Remembering Working Women’s Associations on Labor Day


We do not often associate labor unions with the American Civil War, but the conflict catalyzed ongoing tensions between workers, employers, and the government over the question of work, pay, and equality in the ascendant free labor capitalist economy. Take, for example, the seamstresses in Philadelphia, New York, Cincinnati, and St. Louis who sewed cut out cloth pieces into completed jackets, pants, shirts, and underwear for the United States Army. 

The United States Army Quartermaster Department provided millions of uniform parts to soldiers, and it had two ways of producing them. Arsenals, like the one at Philadelphia, employed seamstresses directly. The Quartermaster also contracted with ready-made clothing manufacturers, who in turn coordinated the work of women. And in that arrangement, seamstresses noted a difference in compensation. For example, An arsenal seamstress earned, $1.25 for a complete jacket; a seamstress working for a contractor earned 80¢ for the same product.

Shell jacket belonging to William Henry Parker, 2nd West Virginia Volunteer Cavalry, Co. B. Made of blue wool with tan cotton lining. (The American Civil War Museum Collection)

From the outset, many women found these conditions unfair. But then in 1863, inflation struck the United States, causing downward wage pressure from contractors that depressed wages. As the cost of living became untenable, women organized in cities around the U.S. 

In New York, women formed the Working Women’s Union and the Sewing Women’s Protective and Benevolent Association. Women in Philadelphia started up the Working Women’s Relief Association. These organizations held mass meetings and petitioned the U.S. War Department to alleviate both the pay inequality and what they regarded as the undue profits collected by contractors, and not the seamstresses themselves. They did not hold their opinions back.

Martha Yeager of Philadelphia condemned contractors: “The person who would live off the labor of others, and thus grow rich at their expense, is an aristocrat.” She and her association pledged to “protest against, and vigorously and righteously denounce the infamous contract system, by which we are robbed of more than half our wages, while it puts large profits in the pockets of a few speculators and contractors, and by which we are impoverished.” 
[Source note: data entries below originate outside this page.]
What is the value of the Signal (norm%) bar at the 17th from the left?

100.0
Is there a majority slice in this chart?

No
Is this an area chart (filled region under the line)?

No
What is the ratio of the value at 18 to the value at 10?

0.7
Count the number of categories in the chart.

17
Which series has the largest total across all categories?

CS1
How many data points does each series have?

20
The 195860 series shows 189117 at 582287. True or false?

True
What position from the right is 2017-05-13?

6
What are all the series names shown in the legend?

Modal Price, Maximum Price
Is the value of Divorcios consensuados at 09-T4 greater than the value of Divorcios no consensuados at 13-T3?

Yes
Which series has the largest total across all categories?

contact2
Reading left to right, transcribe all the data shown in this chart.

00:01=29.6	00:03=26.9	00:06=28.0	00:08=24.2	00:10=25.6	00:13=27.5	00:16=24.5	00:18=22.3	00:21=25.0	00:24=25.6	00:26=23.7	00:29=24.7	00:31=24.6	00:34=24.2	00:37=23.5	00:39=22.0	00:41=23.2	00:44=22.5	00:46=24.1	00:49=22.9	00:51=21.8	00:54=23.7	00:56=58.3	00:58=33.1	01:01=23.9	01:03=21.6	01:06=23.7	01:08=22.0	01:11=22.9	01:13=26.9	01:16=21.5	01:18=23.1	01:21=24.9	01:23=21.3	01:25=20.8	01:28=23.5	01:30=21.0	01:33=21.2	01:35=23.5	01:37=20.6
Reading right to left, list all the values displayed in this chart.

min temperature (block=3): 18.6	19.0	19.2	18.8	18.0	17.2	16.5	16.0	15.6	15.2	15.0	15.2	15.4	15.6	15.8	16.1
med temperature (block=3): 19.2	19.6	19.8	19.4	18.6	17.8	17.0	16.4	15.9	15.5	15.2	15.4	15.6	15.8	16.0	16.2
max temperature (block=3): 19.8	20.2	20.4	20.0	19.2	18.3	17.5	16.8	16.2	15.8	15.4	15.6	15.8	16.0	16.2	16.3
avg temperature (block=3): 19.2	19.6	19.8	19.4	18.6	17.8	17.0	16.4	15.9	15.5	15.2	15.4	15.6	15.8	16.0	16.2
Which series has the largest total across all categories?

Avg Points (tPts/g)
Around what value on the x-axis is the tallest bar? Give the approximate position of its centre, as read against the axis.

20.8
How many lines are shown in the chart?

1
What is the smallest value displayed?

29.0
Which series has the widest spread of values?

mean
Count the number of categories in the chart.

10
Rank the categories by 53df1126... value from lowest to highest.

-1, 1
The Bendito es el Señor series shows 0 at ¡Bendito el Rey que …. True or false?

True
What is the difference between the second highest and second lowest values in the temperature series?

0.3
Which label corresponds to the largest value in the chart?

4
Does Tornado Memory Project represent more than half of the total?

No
The Philadelphia Inquirer. Thursday September 29, 1864

At the heart of the seamstress’s appeal lay a demand that working people in the United States—American citizens, anyway—be enabled to earn what we would call a living wage. They regarded corporations and capitalists as hindering that ability and insisted that the Quartermaster Department freeze out contractors and directly employ the women doing the actual work. 

Their pleas reached the government in Washington. In 1864 officials at the War Department made a difficult determination. They agreed to raise wages for arsenal employees while at the same time continuing to employ contractors, whose depressed wages reduced the price of a costly war.

Elsewhere in war industries—like the coal fields of Pennsylvania or armories in New York, male workers facing similar pressures organized labor unions and struck. The Federal government, in turn, deployed the military to break the strikes. (Slave state labor managers, of course, also used force on their workers—enslaved people—who did not have recourse as citizens to organize or demand anything.)

At the heart of the Civil War and at the center of the free labor ideology that would eventually prevail, labor, corporations, and government were working out who should have power, who should profit, and who would be able to survive in a nation undergoing a revolution. These tensions only continued into the great labor cataclysms of the Gilded Age as the United States increasingly organized its economy around industrial capitalism.